About

My name is Joely Nelson. I’m currently a Data Scientist at the Pacific Northwest National Laboratory in Seattle. I graduated from the University of Washington in March 2022 with my MS in computer science & engineering. My thesis was on data driven approaches to CRISPR engineering where I used machine learning and data based analytics to learn more about the rules for activating gene expression. In the summer of 2021, I worked as an R&D data science intern at the Sandia National Laboratories in Livermore, where I researched data analytics as a means of expediting software behavior analysis using natural language processing and clustering methods.

I have a strong background in Python, data analysis, and machine learning methods. I’m especially interested in data science applications to computer security, biology, and environmental science.

Bachelor’s of Science in Computer Science

I was first drawn to computer science by the intersection between mathematical theory and real-world problem solving. No aspect of that intersection has enthralled me more than data science.

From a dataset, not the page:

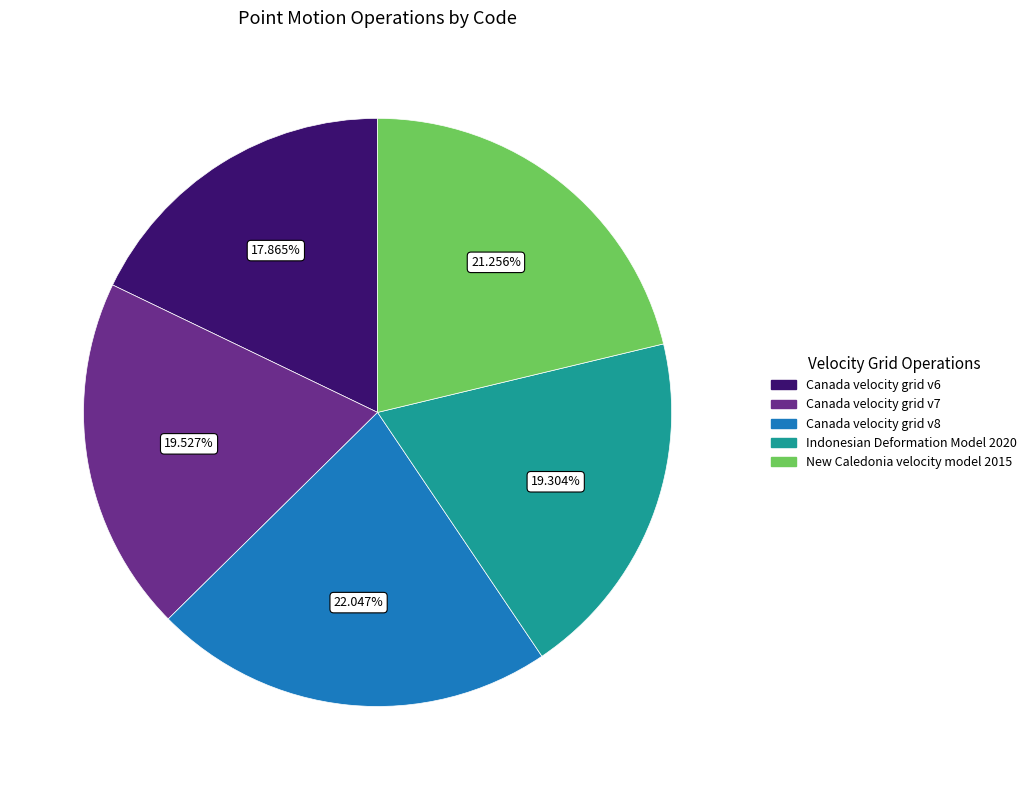

Which category has the smallest portion of the pie?

Canada velocity grid v6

I decided to pursue computer science to get a strong background in computing and algorithms with the hope of using these skills to solve real world problems. I attended the University of Washington to get my Bachelor’s of Science in Computer Science with a minor in Mathematics and an emphasis in data science and machine learning.

TA

I started work as a TA during my junior year of undergrad and have continued throughout grad school. I work as a TA for non-major Python classes where I try to create a welcoming environment to foster a love of computer science in my students, many of whom had never coded before. I remember how daunting coding for the first time can be, so I want my students to feel as comfortable as possible. I find teaching extremely rewarding and hope that I can continue to teach and mentor in the future.

The classes I have taught for are Intro to Data Science (CSE 180) in the Spring of 2021; Data Programming (CSE 160) during Winter 2019, Autumn 2020, Winter 2021, Autumn 2021, and Winter 2022; and Intermediate Data Programming (CSE 163) during Spring 2019. I have taught and created material to help students effectively learn fundamental data science topics including scientific Python packages, machine learning concepts, and data ethics. I collaborated with the course staff to document and create content for an entirely new Python data science course, the size of which was doubled from 80 to 160 after a successful first quarter. I mentored 3 undergraduate TAs by collaborative planning and co-leading quiz sections.

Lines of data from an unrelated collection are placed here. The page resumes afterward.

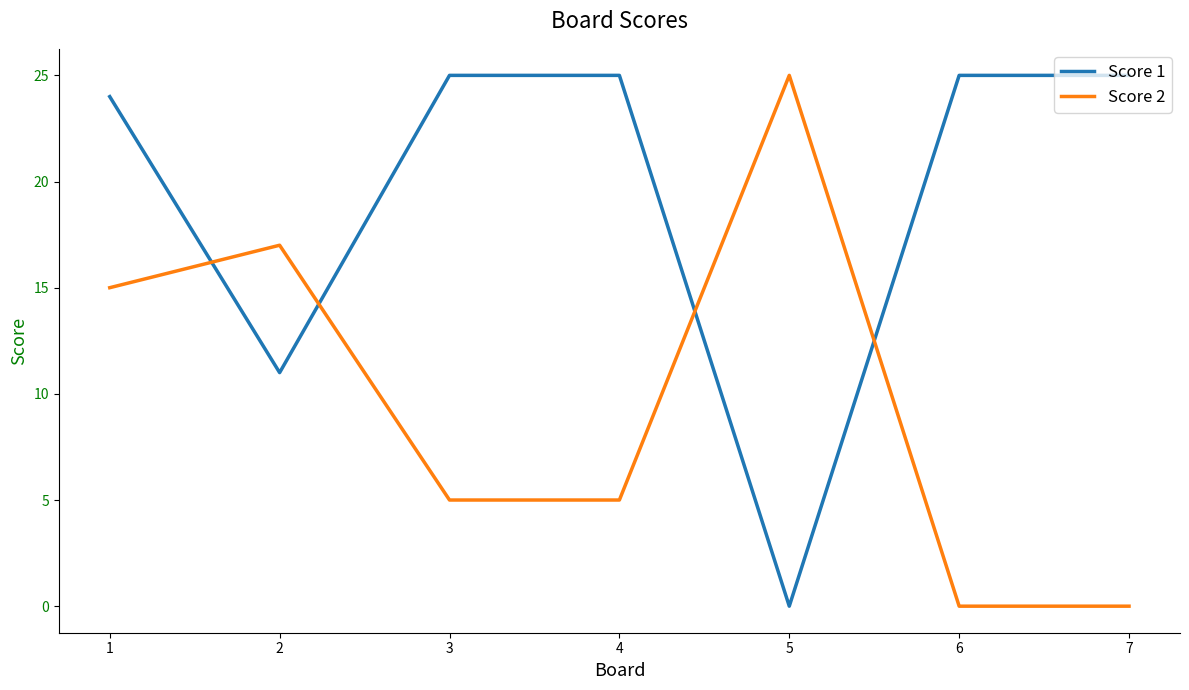

Reading right to left, list all the values displayed in this chart.

Score 1: 25	25	0	25	25	11	24
Score 2: 0	0	25	5	5	17	15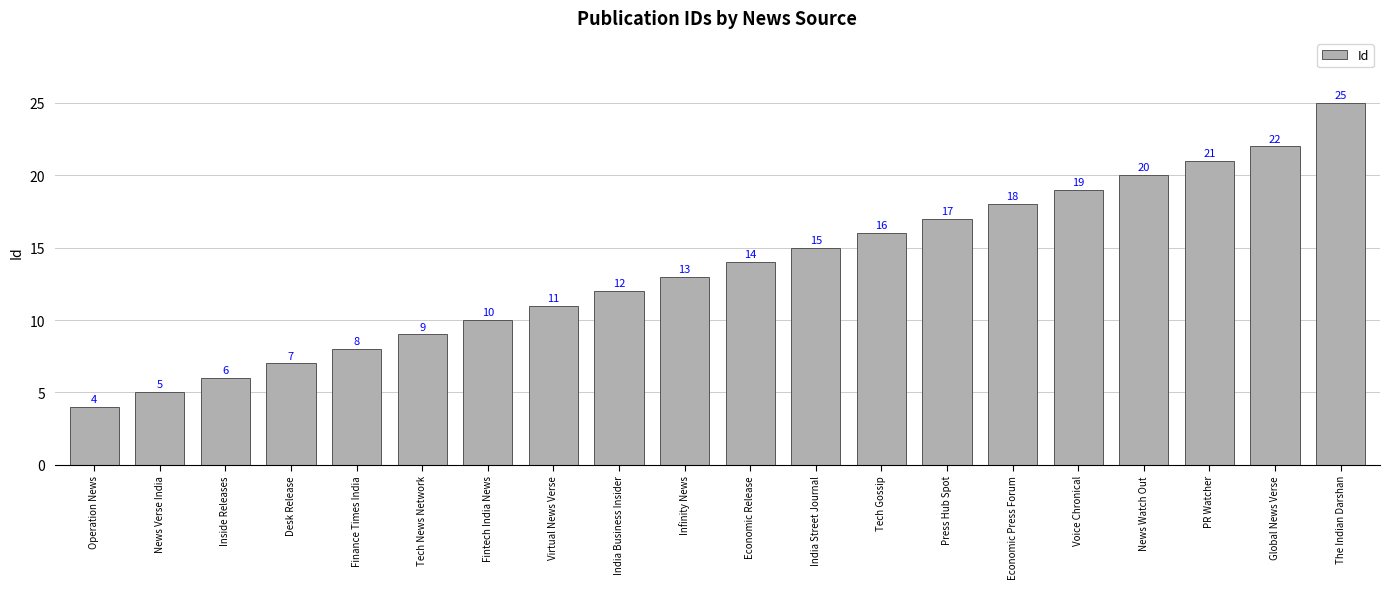

Reading left to right, extract all data points from this chart.

Operation News=4	News Verse India=5	Inside Releases=6	Desk Release=7	Finance Times India=8	Tech News Network=9	Fintech India News=10	Virtual News Verse=11	India Business Insider=12	Infinity News=13	Economic Release=14	India Street Journal=15	Tech Gossip=16	Press Hub Spot=17	Economic Press Forum=18	Voice Chronical=19	News Watch Out=20	PR Watcher=21	Global News Verse=22	The Indian Darshan=25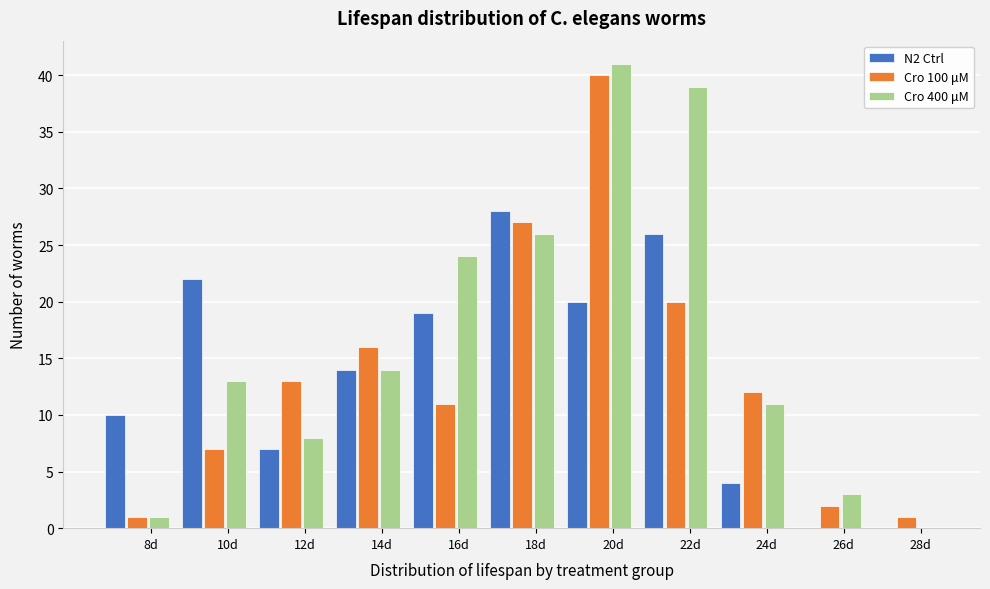

What is the sum of all Cro 400 μM values?

180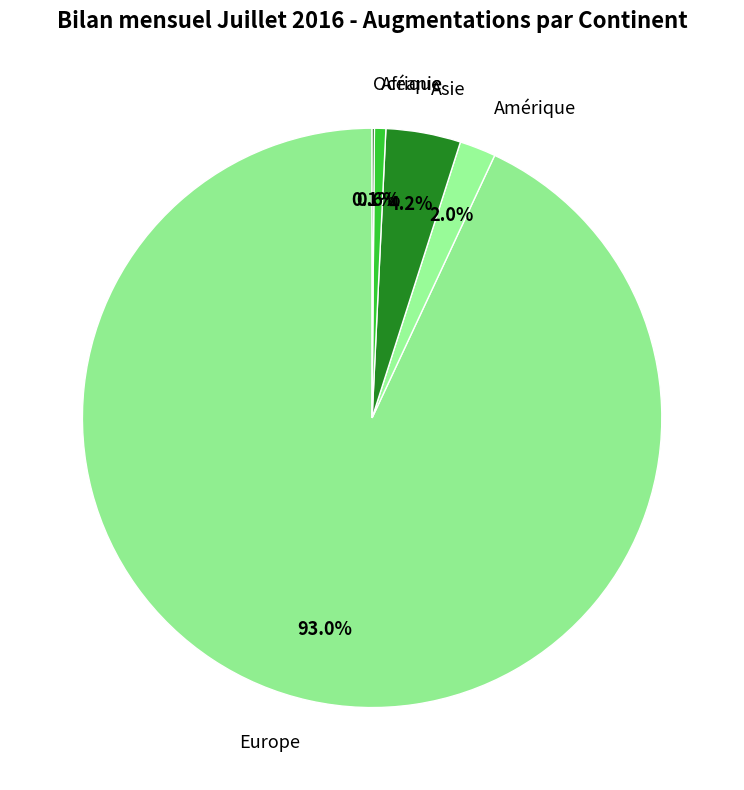

Is it true that Amérique is 2% of the pie?

True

Synthetic Biology Research

From 2019 to 2022, I have applied my expertise in data science to computational synthetic biology research in the Carothers Research Group in the Molecular Engineering & Sciences Institute at the University of Washington. My work focuses on utilizing machine learning and data analytics to learn more about the rules of CRISPR-based systems for activating gene expression. Starting from experimental data, I designed, developed, and trained custom machine learning models to describe chemical reaction networks of elemental CRISPR systems. I worked with a team to clean, explore, and analyze a large E. coli dataset, to select 25 genes from among over 2,000 candidates, making further experimentation possible. The rules we uncover from these data-driven analyses will allow researchers to select highly effective CRISPR target sites for engineering biological systems.

I wrote my thesis on the work I did in the Carothers Lab. See this post for my thesis, presentation, and slides.

Master’s Degree

I graduated with my Bachelor’s in Computer Science from the University of Washington in June of 2020. I realized that my lack of a higher degree could be an issue when looking for jobs as a data scientist, many of which require at least a Master’s degree. I applied to the BS/MS program at the University of Washington to get more experience in research and teaching, and gain more skills specific to the field of data science. Much to my delight I was accepted!

I began my master’s degree in the Fall of 2020 and graduated with a Master’s of Science in Computer Science and Engineering in March 2022.

I continued my work at the Carothers Research Group and as a TA as a graduate student.

Internship at Sandia National Laboratories

In the summer of 2021 I had the privilege of working as an R&D intern focused on data science at Sandia’s Center for Cyber Defenders. I joined a team engaged in vulnerability assessment of software. For my summer project, I was asked to research the efficacy of data analytics as a means of expediting software behavior analysis. With minimal direction, I worked with a small team to define, implement, and evaluate multiple techniques. Early results showed that techniques I developed successfully differentiated process and network traces collected under varying conditions, and my subsequent research paved the way for applying these techniques to more complex applications and environments.

See this post for a presentation on my internship work.

Pacific Northwest National Laboratory

In my role as a data scientist at Pacific Northwest National Laboratory, I have led elements of multiple applied data science projects, demonstrating my aptitude for research, implementation, and optimization. Notable achievements include: (1) spearheading the development of an open-source language translator package for a medical intelligence dashboard (2) designing and implementing a machine learning model to identify relevant articles with high accuracy rates (3) revamping and optimizing the codebase for a cybersecurity project focused on modeling cyber risks in agricultural systems, resulting in enhanced clarity, efficiency, and visualization capabilities.